_Your assignment_. Pick out every line in the entries below that contains the word "Midtre" and copy each of those lines.

-- Records provided follows --

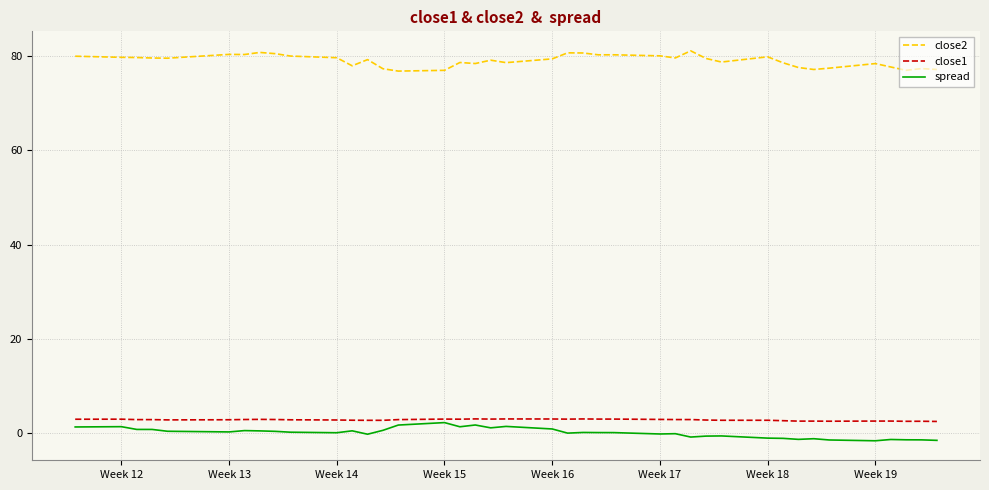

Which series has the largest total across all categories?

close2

-- Records provided concluded --
-- Records provided follows --

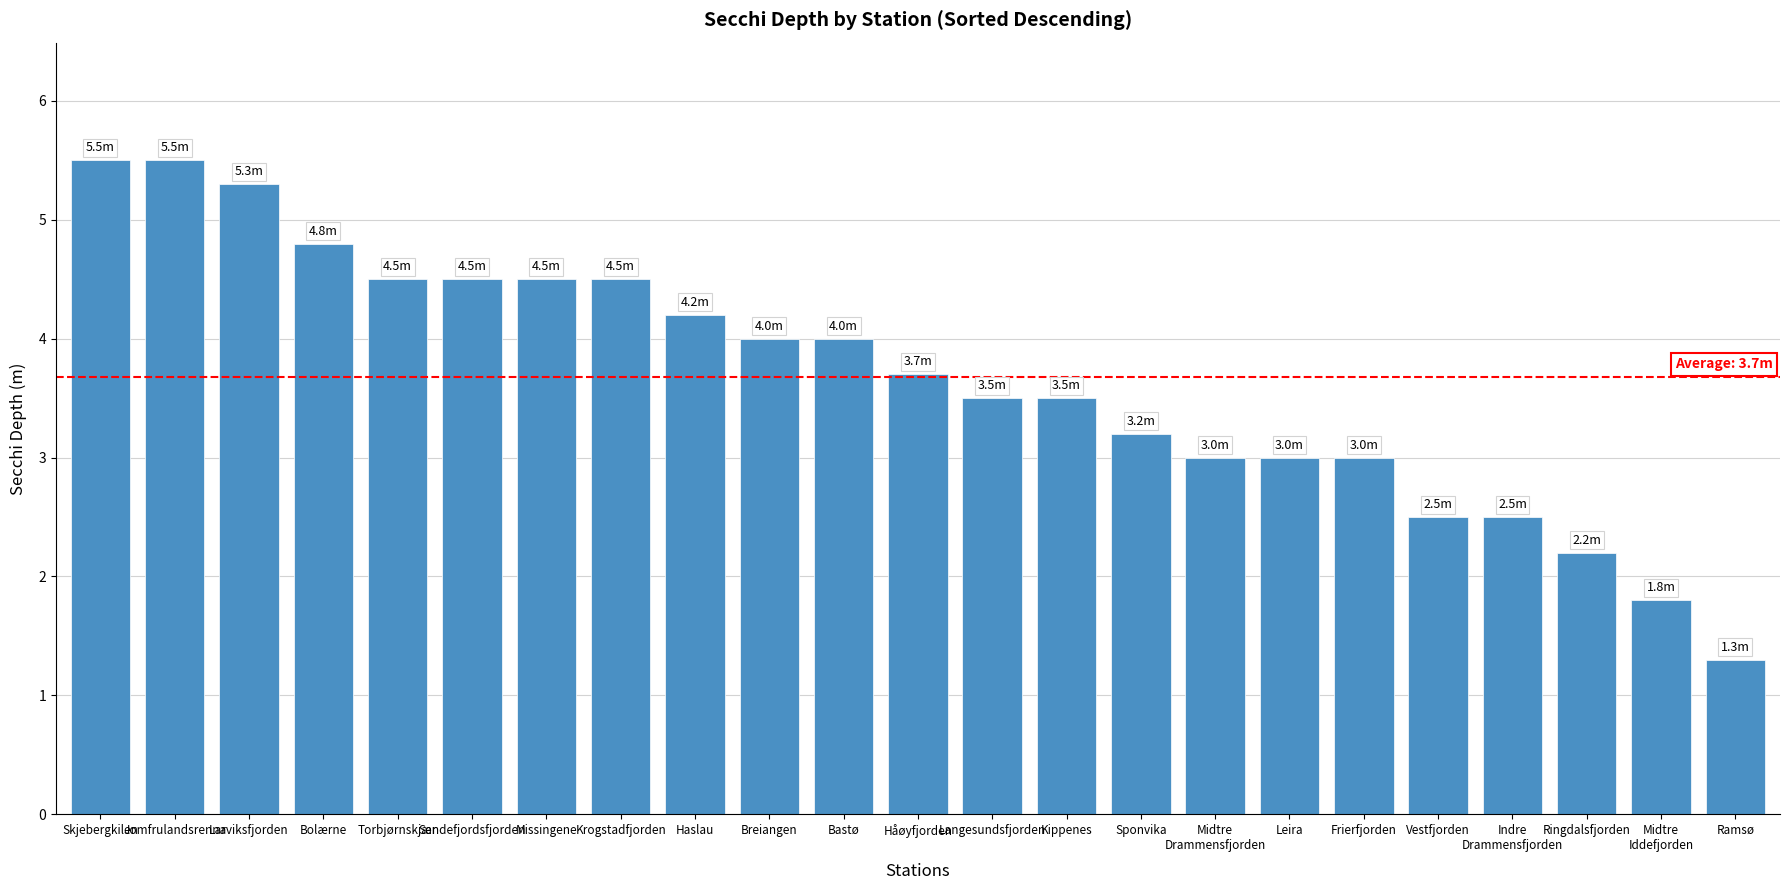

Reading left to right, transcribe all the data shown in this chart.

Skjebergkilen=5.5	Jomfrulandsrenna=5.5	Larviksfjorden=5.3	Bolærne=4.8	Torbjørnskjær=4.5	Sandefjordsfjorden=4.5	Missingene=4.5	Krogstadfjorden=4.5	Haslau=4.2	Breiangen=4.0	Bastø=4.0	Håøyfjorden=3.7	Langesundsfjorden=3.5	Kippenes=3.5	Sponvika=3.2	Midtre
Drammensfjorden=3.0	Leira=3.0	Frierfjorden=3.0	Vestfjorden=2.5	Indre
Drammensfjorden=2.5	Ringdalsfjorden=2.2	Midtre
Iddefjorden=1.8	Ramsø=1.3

-- Records provided concluded --

_Answer box_.
Skjebergkilen=5.5	Jomfrulandsrenna=5.5	Larviksfjorden=5.3	Bolærne=4.8	Torbjørnskjær=4.5	Sandefjordsfjorden=4.5	Missingene=4.5	Krogstadfjorden=4.5	Haslau=4.2	Breiangen=4.0	Bastø=4.0	Håøyfjorden=3.7	Langesundsfjorden=3.5	Kippenes=3.5	Sponvika=3.2	Midtre
Drammensfjorden=2.5	Ringdalsfjorden=2.2	Midtre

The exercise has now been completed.